On Nov. 1, DuPont closed the divestiture of its cereal-broadleaf herbicides and chewing-insecticides portfolios, as well as certain parts of its crop protection R&D pipeline and organization to FMC.
As part of the financial package, FMC swapped its $700 million Health and Nutrition business to DuPont and trued up the sale with $1.6 billion -- $1.2 billion in cash and another $400 million related to working capital. The business includes a wide range of ingredients that make everything from yogurt to dog food more functional or more nutritious.
With the DuPont assets, FMC Agricultural Solutions becomes the fift-largest crop protection chemical company in the world, with an estimated annual revenue of approximately $3.8 billion. FMC has been realigning its business portfolio in recent years to expand its position in the crop protection market. In 2015, it acquired the multinational crop chemical company Cheminova.
From DuPont, FMC gets nine herbicide-active ingredients and several promising candidates well advanced in the pipeline. FMC estimated that those two products alone will generate more than $1 billion in 2017 revenue. For example, FMC estimated that Rynaxypry and Cyazyprill, two products obtained in the selective-insecticide portfolio, will alone generate more than $1 billion in 2017 revenue.
Brian Baker, DuPont Pioneer Commercial Unit Leader, Multi-Channel Seed Brands, told DTN that the three legacy companies -- DuPont Pioneer, DuPont Crop Protection and Dow AgroSciences -- each have strong, established brands. "We are currently evaluating the best model for serving customers through multiple channels and multiple brands. In the meantime, the way that we do business is not changing, nor is the way that customers purchase and receive products," he said.

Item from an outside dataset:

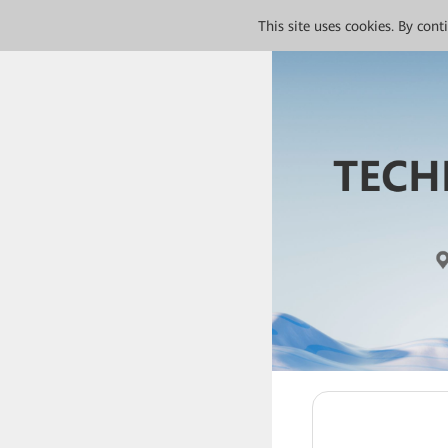
This site uses cookies. By con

After a flurry of sales and acquisitions the previous year, the North American machinery industry stepped back a bit in 2017. A major purchase was the AGCO/Precision Farming deal. After the Department of Justice frowned on a proposed John Deere and Monsanto agreement about Precision Farming in May of 2017, AGCO moved in. By July it announced it would purchase the planting technology innovator.
Deere did not remain quiet. It bought Blue River Technology in the fall. The seven-year-old Silicon Valley company had piqued Deere's interest by marrying artificial intelligence and agricultural equipment. Deere also bought Mazzotti, a privately held sprayer manufacturer based in Ravenna, Italy.
At year's end, the diversified Canadian manufacturer Linamar Corporation bought MacDon, another Canadian company famous for its harvesting equipment.